Parties are to politics what condiments are to barbecues, but one local woman has flipped the whole formula on its head, signing up party-goers and club kids for the upcoming petition to decriminalize pot in B.C. Cindy Heemeryck finds her station being the Flashbacks hotdog cart is an excellent spot for stumping.
There’s a lot to be said for the munchies, especially if you’re a hotdog cart lady pushing a pro-marijuana petition.
And now a lot can be said about Cindy Heemeryck, one of the most successful Sensible BC campaign organizers in the province.
By night, Heemeryck mans her hotdog stand outside Flashbacks nightclub on Ellis Street; by day, she is dedicating her summer to helping change the way marijuana use is dealt with in this province.
She is also already among the most successful, if not the most successful, campaign organizers on the Sensible BC team with 3,000 email addresses on her list and 50 people physically working by her side.
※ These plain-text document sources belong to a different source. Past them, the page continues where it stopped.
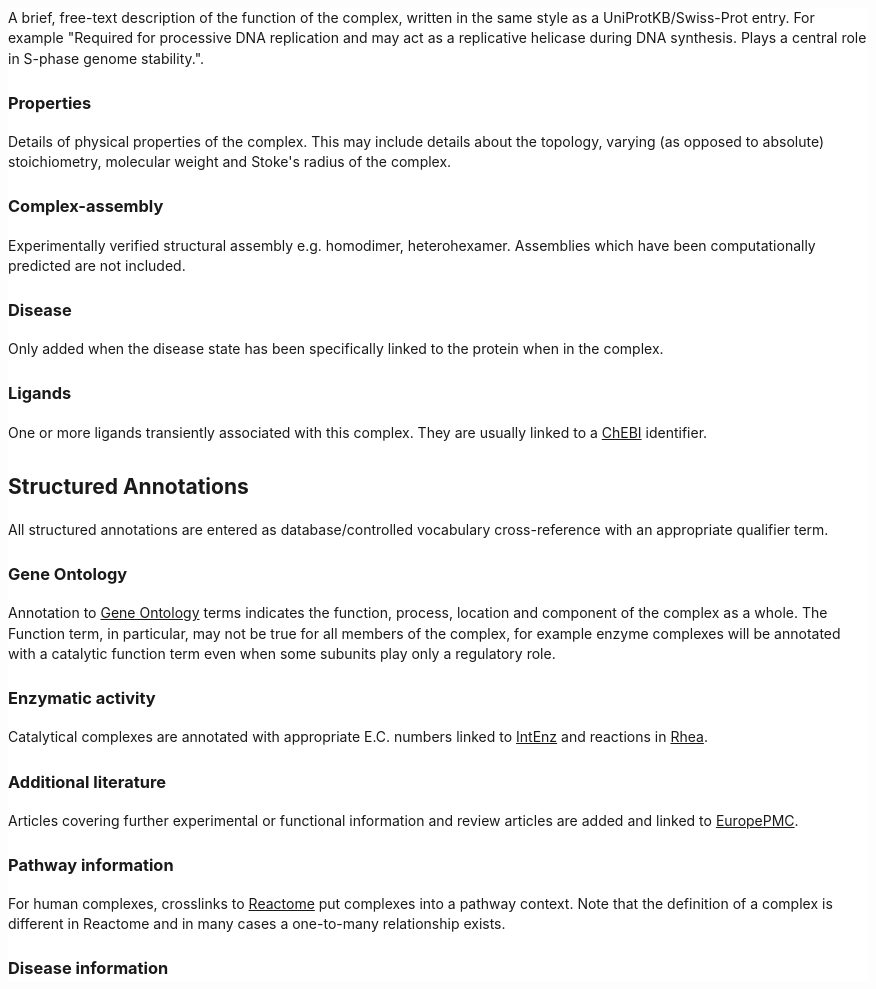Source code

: A brief, free-text description of the function of the complex, written in the same style as a UniProtKB/Swiss-Prot entry. For example "Required for processive DNA replication and may act as a replicative helicase during DNA synthesis. Plays a central role in S-phase genome stability.". 

### Properties

Details of physical properties of the complex. This may include details about the topology, varying (as opposed to absolute) stoichiometry, molecular weight and Stoke's radius of the complex. 

### Complex-assembly

Experimentally verified structural assembly e.g. homodimer, heterohexamer. Assemblies which have been computationally predicted are not included. 

### Disease

Only added when the disease state has been specifically linked to the protein when in the complex. 

### Ligands

One or more ligands transiently associated with this complex. They are usually linked to a [ChEBI](https://www.ebi.ac.uk/chebi/) identifier.

## Structured Annotations

All structured annotations are entered as database/controlled vocabulary cross-reference with an appropriate qualifier term.

### Gene Ontology

Annotation to [Gene Ontology](http://geneontology.org) terms indicates the function, process, location and component of the complex as a whole. The Function term, in particular, may not be true for all members of the complex, for example enzyme complexes will be annotated with a catalytic function term even when some subunits play only a regulatory role. 

### Enzymatic activity

Catalytical complexes are annotated with appropriate E.C. numbers linked to [IntEnz](https://www.ebi.ac.uk/intenz/) and reactions in [Rhea](https://www.rhea-db.org/).

### Additional literature

Articles covering further experimental or functional information and review articles are added and linked to [EuropePMC](http://europepmc.org/). 

### Pathway information

For human complexes, crosslinks to [Reactome](https://reactome.org/) put complexes into a pathway context. Note that the definition of a complex is different in Reactome and in many cases a one-to-many relationship exists. 

### Disease information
“Kelowna is actually one of our strongest support bases…We’ve collected a lot of names and supporters as a result of her work,” said long-time pot advocate Dana Larsen, the public face of the campaign.
Sensible BC wants to see the provincial Police Act “changed to instruct police officers not to spend any time, money or resources on cases of simple possession of cannabis.”
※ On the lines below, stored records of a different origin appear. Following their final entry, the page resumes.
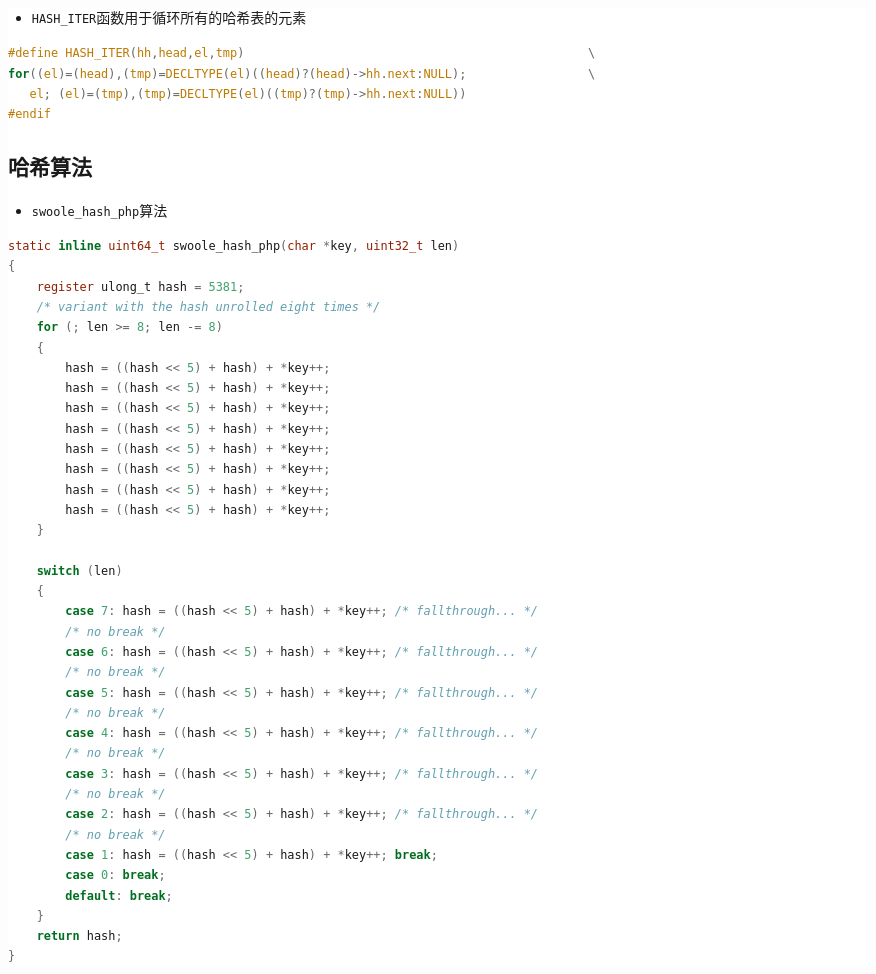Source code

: * `HASH_ITER`函数用于循环所有的哈希表的元素


```c
#define HASH_ITER(hh,head,el,tmp)                                                \
for((el)=(head),(tmp)=DECLTYPE(el)((head)?(head)->hh.next:NULL);                 \
   el; (el)=(tmp),(tmp)=DECLTYPE(el)((tmp)?(tmp)->hh.next:NULL))
#endif

```
## 哈希算法

* `swoole_hash_php`算法


```c
static inline uint64_t swoole_hash_php(char *key, uint32_t len)
{
    register ulong_t hash = 5381;
    /* variant with the hash unrolled eight times */
    for (; len >= 8; len -= 8)
    {
        hash = ((hash << 5) + hash) + *key++;
        hash = ((hash << 5) + hash) + *key++;
        hash = ((hash << 5) + hash) + *key++;
        hash = ((hash << 5) + hash) + *key++;
        hash = ((hash << 5) + hash) + *key++;
        hash = ((hash << 5) + hash) + *key++;
        hash = ((hash << 5) + hash) + *key++;
        hash = ((hash << 5) + hash) + *key++;
    }

    switch (len)
    {
        case 7: hash = ((hash << 5) + hash) + *key++; /* fallthrough... */
        /* no break */
        case 6: hash = ((hash << 5) + hash) + *key++; /* fallthrough... */
        /* no break */
        case 5: hash = ((hash << 5) + hash) + *key++; /* fallthrough... */
        /* no break */
        case 4: hash = ((hash << 5) + hash) + *key++; /* fallthrough... */
        /* no break */
        case 3: hash = ((hash << 5) + hash) + *key++; /* fallthrough... */
        /* no break */
        case 2: hash = ((hash << 5) + hash) + *key++; /* fallthrough... */
        /* no break */
        case 1: hash = ((hash << 5) + hash) + *key++; break;
        case 0: break;
        default: break;
    }
    return hash;
}
```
Beginning in September, the campaign volunteers will call on the same legislation used to wipe out the Harmonized Sales Tax to try and secure the 400,000 signatures needed—10 per cent in every provincial riding—to force a referendum on how marijuana possession is addressed in this province.
As shocking as it is to see conservative Kelowna out front on a decidedly left-wing cause, it is not an unwitting mistake.
This is Heemeryck’s first foray into politics, yet as door-knockers go, her winning formula bares the polish of political brass.
“Time is not on our friend right now, but I plan on giving up a lot of time this summer to just go out and campaign,”she said.
Heemeryck hit her target audience perfectly when she found the first 1,000 people she signed to the early information campaign while working at the hotdog stand. She then branched out to festivals and raves, City Park and the farmers’ markets.
“I mostly target young people who go to the bar,” she said. “But I’m also heading out to events.”
She’s going to the Bushwacked Music and Arts Festival in Beaverdale and worked a Caribbean-themed event at the Rotary Arts Centre.
She’s held barbecues in her backyard and meets with organizers at coffee shops so they can all work online simultaneously.
The team’s Facebook page has the most traffic of any community-based Sensible BC effort going.
“I really want to see the marijuana laws changed. I’m tired of it being illegal my whole entire life. I think people should be able to grow it in their own homes and I don’t think the government should be able to tell adults what to do,” she explained.
In the two-hour window she had before meeting the Capital News when we called, she found a t-shirt shop and got an image the campaign is trying to have emblazoned on billboards silk-screened on the front.
Jim Pattison Outdoor has turned down the billboard business, but with committed, grassroots stumpers like Heemeryck on the team, it’s quite conceivable the pot petition could work. According to the campaign website, over 3,580 people were charged with simple possession of marijuana last year and “police spent their time on over 19,000 incidents of marijuana possession in 2010 alone.”
From medical marijuana proponents to people who like to smoke pot, and others who are just tired of watching tax dollars spent on the war on drugs, Sensible BC believes more people are on their side than one might think.
The lobby-group hired Strategic Communications to conduct polling on its behalf, securing a sample of 914 adults, statistically weighted to ensure that the sample’s gender, age, education and regional composition reflect B.C.’s population.
Some 73 per cent said they would support legalizing pot under the Sensible Policing Act, the position paper the campaign is promoting. Their first suggestion in this act amounts to the decriminalizing of cannabis, as opposed to legalizing marijuana possession.
No matter what the Criminal Code of Canada may say is the letter of the law, they would like to see the provincially-regulated Police Act instruct police officers not to bust individual users for possession.
The second part of the act calls on the federal government to repeal marijuana prohibition so that the province can legally regulate it in a manner similar to alcohol or tobacco—in other words, legalization of pot.
Just across the border, in Washington State, this is already a done deal.
The regulatory board setting up guidelines for governing the new industry is leaning toward allowing outdoor grow operations for licensed farmers, after concerns over the carbon footprint of indoor operations surfaced.
However, the federal government in Canada is actually tightening the rules, writing changes to govern Health Canada’s medical marijuana program on a more stringent basis.
Pharmacists will no longer be able to distribute pot and the regulations on who can grow the product for medical use are to be tightened.
Whether Sensible BC’s petition is successful is a worry for the future for Heemeryck, though.
Today, she is focused on arranging the road trip of speaking engagements she and her 25-year-old daughter, Kristi Heemeryck, will make in the next two months.
Having postered every community bulletin board from here to Creston, and around through Osoyoos, she’s ready to muster the energy she’s built over a lifetime of activism on the issue and pour it into summer 2013.